Sit & Deliver

Early next year, I’ll re-run ‘Stand & Deliver’ in the Workplace Presenter Tool Kit section of my site. It will summarize best practices for posture and movement when delivering to larger groups. But what about presenting to smaller groups sitting around the conference table? Got ya covered with these seven best practices. So …take a seat and dive in.

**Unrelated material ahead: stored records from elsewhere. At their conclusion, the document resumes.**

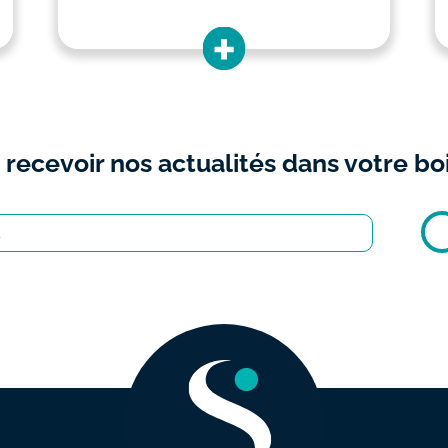
 recevoir nos actualités dans votre boi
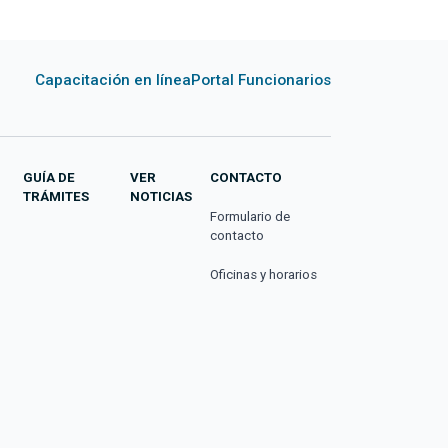
Capacitación en línea
Portal Funcionarios
GUÍA DE
VER
CONTACTO
TRÁMITES
NOTICIAS
Formulario de
contacto
Oficinas y horarios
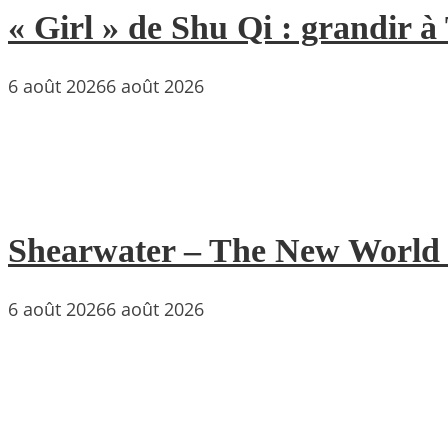
« Girl » de Shu Qi : grandir 
6 août 2026
6 août 2026
Shearwater – The New World : 
6 août 2026
6 août 2026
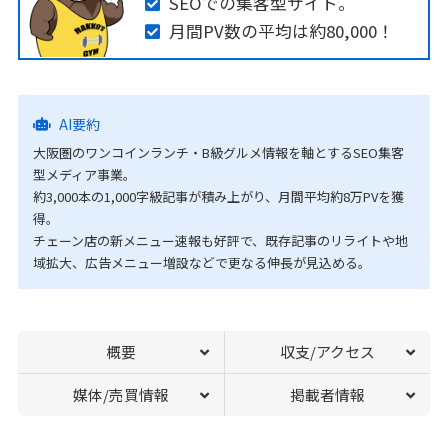
SEOでの集客型サイト。
月間PV数の平均は約80,000！
AI要約
大阪圏のワンコインランチ・B級グルメ情報を軸とするSEO集客
型メディア事業。
約3,000本の1,000字級記事が積み上がり、月間平均約8万PVを獲
得。
チェーン店の新メニュー速報も好評で、既存記事のリライトや地
域拡大、広告メニュー増設などで更なる伸長が見込める。
概要
収支/アクセス
媒体/売買情報
掲載者情報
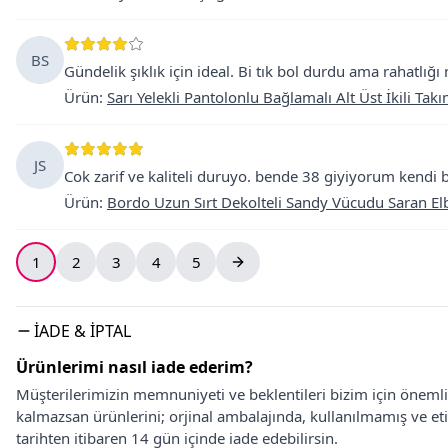
BS
Gündelik şıklık için ideal. Bi tık bol durdu ama rahatlığı
Ürün
:
Sarı Yelekli Pantolonlu Bağlamalı Alt Üst İkili Tak
JS
Cok zarif ve kaliteli duruyo. bende 38 giyiyorum kendi 
Ürün
:
Bordo Uzun Sırt Dekolteli Sandy Vücudu Saran El
1
2
3
4
5
İADE & İPTAL
Ürünlerimi nasıl iade ederim?
Müşterilerimizin memnuniyeti ve beklentileri bizim için önem
kalmazsan ürünlerini; orjinal ambalajında, kullanılmamış ve eti
tarihten itibaren 14 gün içinde iade edebilirsin.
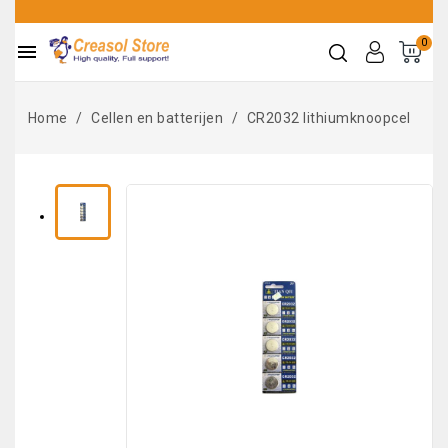
0

Home
Cellen en batterijen
CR2032 lithiumknoopcel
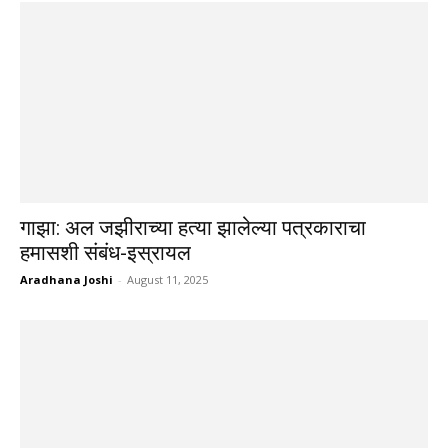
गाझा: अल जझीराच्या हत्या झालेल्या पत्रकाराचा
हमासशी संबंध-इस्रायल
Aradhana Joshi
-
August 11, 2025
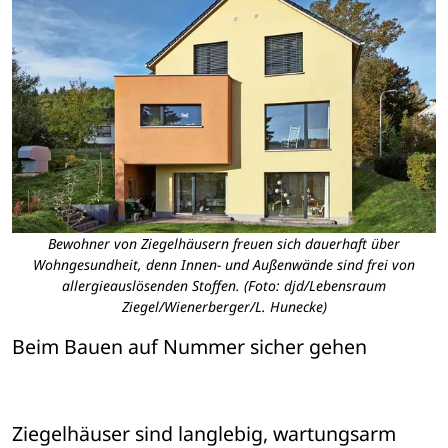
Bewohner von Ziegelhäusern freuen sich dauerhaft über
Wohngesundheit, denn Innen- und Außenwände sind frei von
allergieauslösenden Stoffen. (Foto: djd/Lebensraum
Ziegel/Wienerberger/L. Hunecke)
Beim Bauen auf Nummer sicher gehen
Ziegelhäuser sind langlebig, wartungsarm 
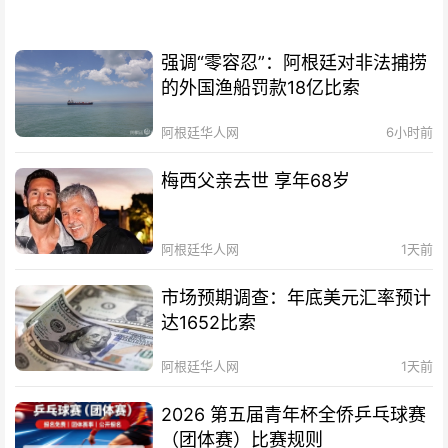
强调“零容忍”：阿根廷对非法捕捞
的外国渔船罚款18亿比索
阿根廷华人网
6小时前
梅西父亲去世 享年68岁
阿根廷华人网
1天前
市场预期调查：年底美元汇率预计
达1652比索
阿根廷华人网
1天前
2026 第五届青年杯全侨乒乓球赛
（团体赛）比赛规则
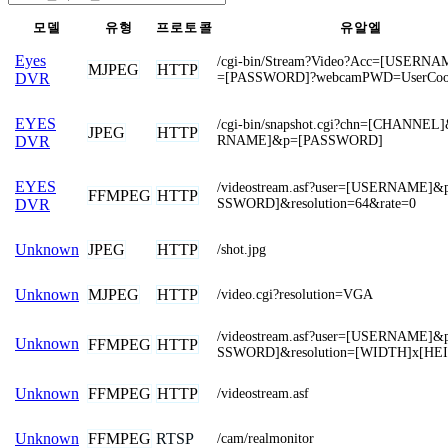
모델
유형
프로토콜
유알엘
Eyes
/cgi-bin/Stream?Video?Acc=[USERN
MJPEG
HTTP
=[PASSWORD]?webcamPWD=UserCoo
DVR
EYES
/cgi-bin/snapshot.cgi?chn=[CHANNE
JPEG
HTTP
RNAME]&p=[PASSWORD]
DVR
EYES
/videostream.asf?user=[USERNAME]
FFMPEG
HTTP
SSWORD]&resolution=64&rate=0
DVR
JPEG
HTTP
Unknown
/shot.jpg
MJPEG
HTTP
Unknown
/video.cgi?resolution=VGA
/videostream.asf?user=[USERNAME]
Unknown
FFMPEG
HTTP
SSWORD]&resolution=[WIDTH]x[HE
FFMPEG
HTTP
Unknown
/videostream.asf
FFMPEG
RTSP
Unknown
/cam/realmonitor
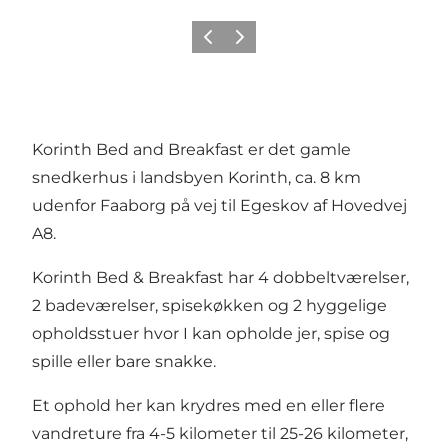
Forrige billede
Næste billede
Korinth Bed and Breakfast er det gamle
snedkerhus i landsbyen Korinth, ca. 8 km
udenfor Faaborg på vej til Egeskov af Hovedvej
A8.
Korinth Bed & Breakfast har 4 dobbeltværelser,
2 badeværelser, spisekøkken og 2 hyggelige
opholdsstuer hvor I kan opholde jer, spise og
spille eller bare snakke.
Et ophold her kan krydres med en eller flere
vandreture fra 4-5 kilometer til 25-26 kilometer,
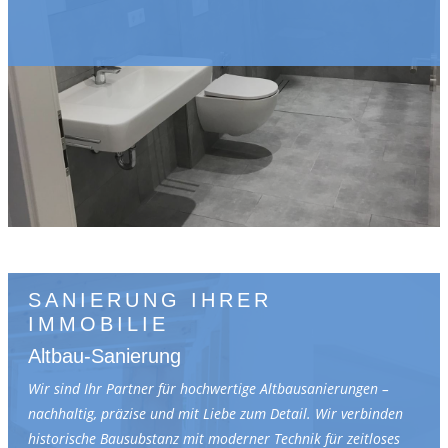
SANIERUNG IHRER
IMMOBILIE
Altbau-Sanierung
Wir sind Ihr Partner für hochwertige Altbausanierungen –
nachhaltig, präzise und mit Liebe zum Detail. Wir verbinden
historische Bausubstanz mit moderner Technik für zeitloses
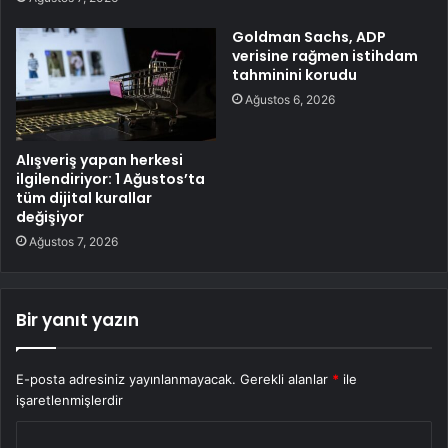
Goldman Sachs, ADP
verisine rağmen istihdam
tahminini korudu
Ağustos 6, 2026
Alışveriş yapan herkesi
ilgilendiriyor: 1 Ağustos’ta
tüm dijital kurallar
değişiyor
Ağustos 7, 2026
Bir yanıt yazın
E-posta adresiniz yayınlanmayacak.
Gerekli alanlar
*
ile
işaretlenmişlerdir
Y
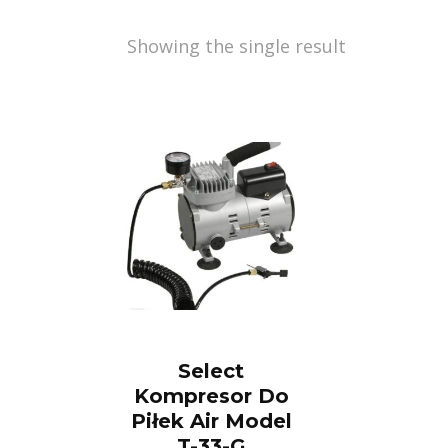
Showing the single result
Select
Kompresor Do
Piłek Air Model
T-33-G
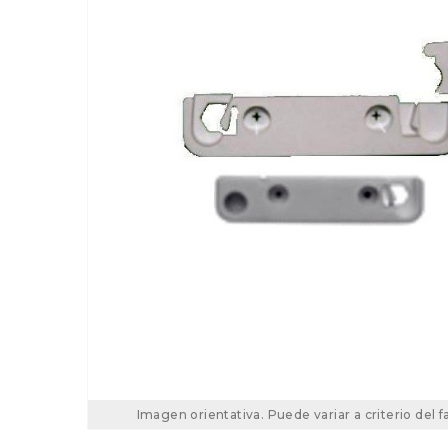
Imagen orientativa. Puede variar a criterio del f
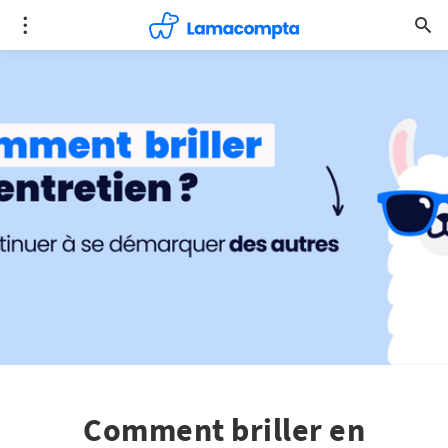
Comment briller en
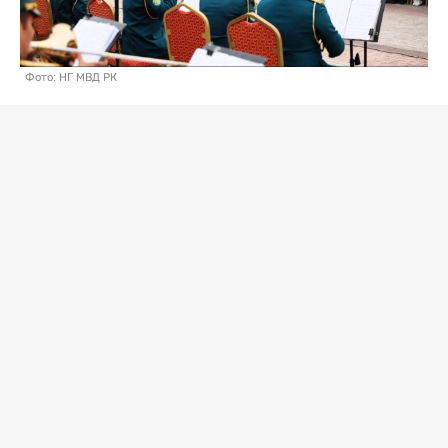
Фото: НГ МВД РК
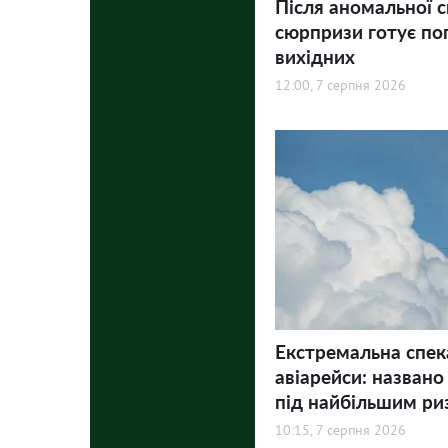
Після аномальної с
сюрпризи готує по
вихідних
12:00, 7 серпня 2026
Екстремальна спек
авіарейси: названо
під найбільшим ри
10:15, 7 серпня 2026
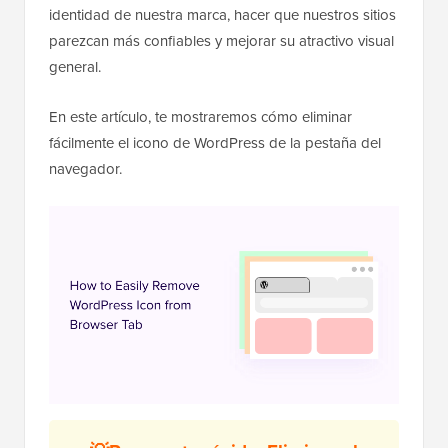
identidad de nuestra marca, hacer que nuestros sitios
parezcan más confiables y mejorar su atractivo visual
general.
En este artículo, te mostraremos cómo eliminar
fácilmente el icono de WordPress de la pestaña del
navegador.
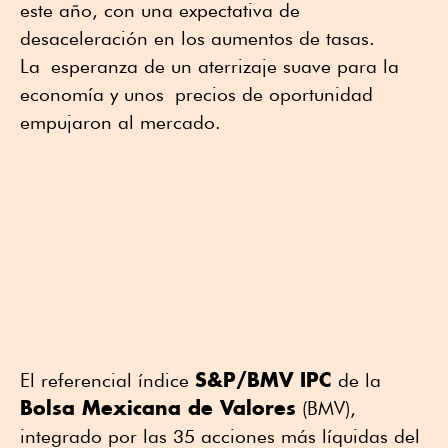
este año, con una expectativa de
desaceleración en los aumentos de tasas.
La esperanza de un aterrizaje suave para la
economía y unos precios de oportunidad
empujaron al mercado.
S&P/BMV IPC
El referencial índice
de la
Bolsa Mexicana de Valores
(BMV),
integrado por las 35 acciones más líquidas del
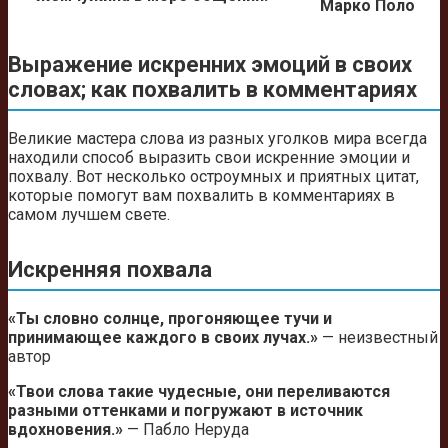
Марко Поло
Выражение искренних эмоций в своих
словах; как похвалить в комментариях
Великие мастера слова из разных уголков мира всегда
находили способ выразить свои искренние эмоции и
похвалу. Вот несколько остроумных и приятных цитат,
которые помогут вам похвалить в комментариях в
самом лучшем свете.
Искренняя похвала
«Ты словно солнце, прогоняющее тучи и
принимающее каждого в своих лучах.»
— неизвестный
автор
«Твои слова такие чудесные, они переливаются
разными оттенками и погружают в источник
вдохновения.»
— Пабло Неруда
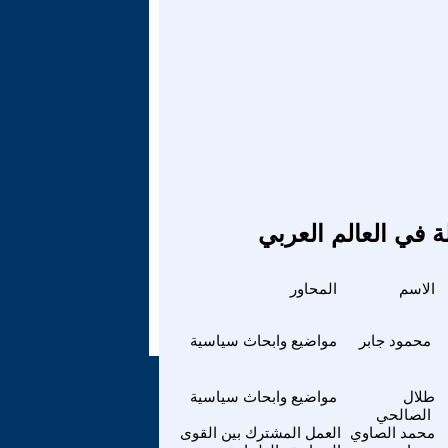
ة في العالم العربي
الاسم
المحاور
محمود جابر
مواضيع وابحاث سياسية
طلال
مواضيع وابحاث سياسية
الصالحي
محمد الصاوي
العمل المشترك بين القوى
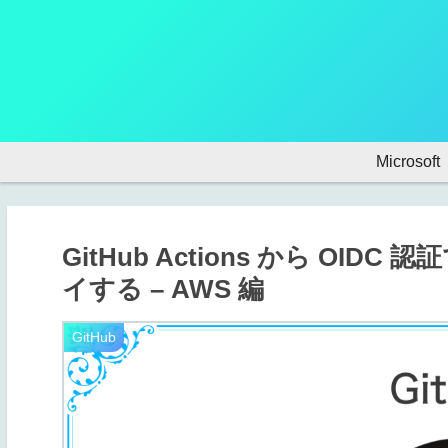
Microsoft
GitHub Actions から OIDC
イする – AWS 編
GitHub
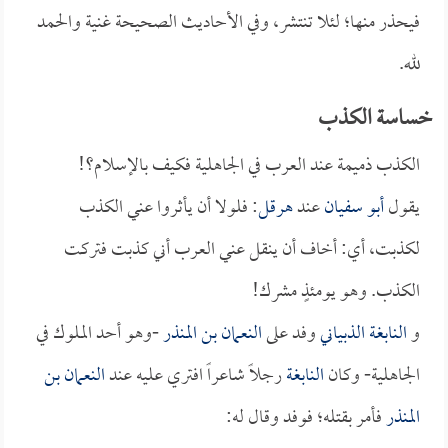
فيحذر منها؛ لئلا تنتشر، وفي الأحاديث الصحيحة غنية والحمد
لله.
خساسة الكذب
الكذب ذميمة عند العرب في الجاهلية فكيف بالإسلام؟!
يقول
أبو سفيان
عند
هرقل
: فلولا أن يأثروا عني الكذب
لكذبت، أي: أخاف أن ينقل عني العرب أني كذبت فتركت
الكذب. وهو يومئذٍ مشرك!
و
النابغة الذبياني
وفد على
النعمان بن المنذر
-وهو أحد الملوك في
الجاهلية- وكان
النابغة
رجلاً شاعراً افتري عليه عند
النعمان بن
المنذر
فأمر بقتله؛ فوفد وقال له:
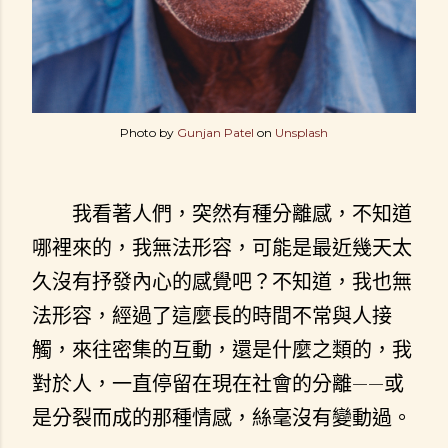
Photo by
Gunjan Patel
on
Unsplash
我看著人們，突然有種分離感，不知道
哪裡來的，我無法形容，可能是最近幾天太
久沒有抒發內心的感覺吧？不知道，我也無
法形容，經過了這麼長的時間不常與人接
觸，來往密集的互動，還是什麼之類的，我
對於人，一直停留在現在社會的分離——或
是分裂而成的那種情感，絲毫沒有變動過。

  • Look the part – while the setting may be more relaxed, presenters still need to project energy and professionalism. So, sit up with both feet planted on the floor. Don’t lean back or cross your legs.
  • Sit still – the swivel chair is not your friend. Don’t swivel or rock in it. While those actions might be comforting for you, they’re often annoying and distracting for the audience.
  • The eyes still have it – maintain the same degree and length of focused eye contact you would if you were standing. Avoid reading from your notes or screen. Refer to them as needed, but in silence.
  • Hands up – really. You still need to gesture as effectively as when standing. But, they must be above the table top so people can see them.
  • Hands apart – avoid hands together because that is often seen as nervous or ineffective. It helps to keep one hand in your lap a lot to make it harder to put them both together on the table.
  • Speak up – even though the room is smaller and you’re closer to the audience, you’re still farther away from their ears than with typical one-on-one conversation distance. Speaking up will also slow you down.
  • Limit your laptop – don’t let it get between you and them. It’s OK to have your laptop in your line of sight to use as a prompter or to change slides. But, just make sure it isn’t blocking anyone’s view of your upper body or face.

These seven best practices have helped lots of workplace presenters project confidence, competence and credibility when delivering from their seats. Do let me know how they work for you.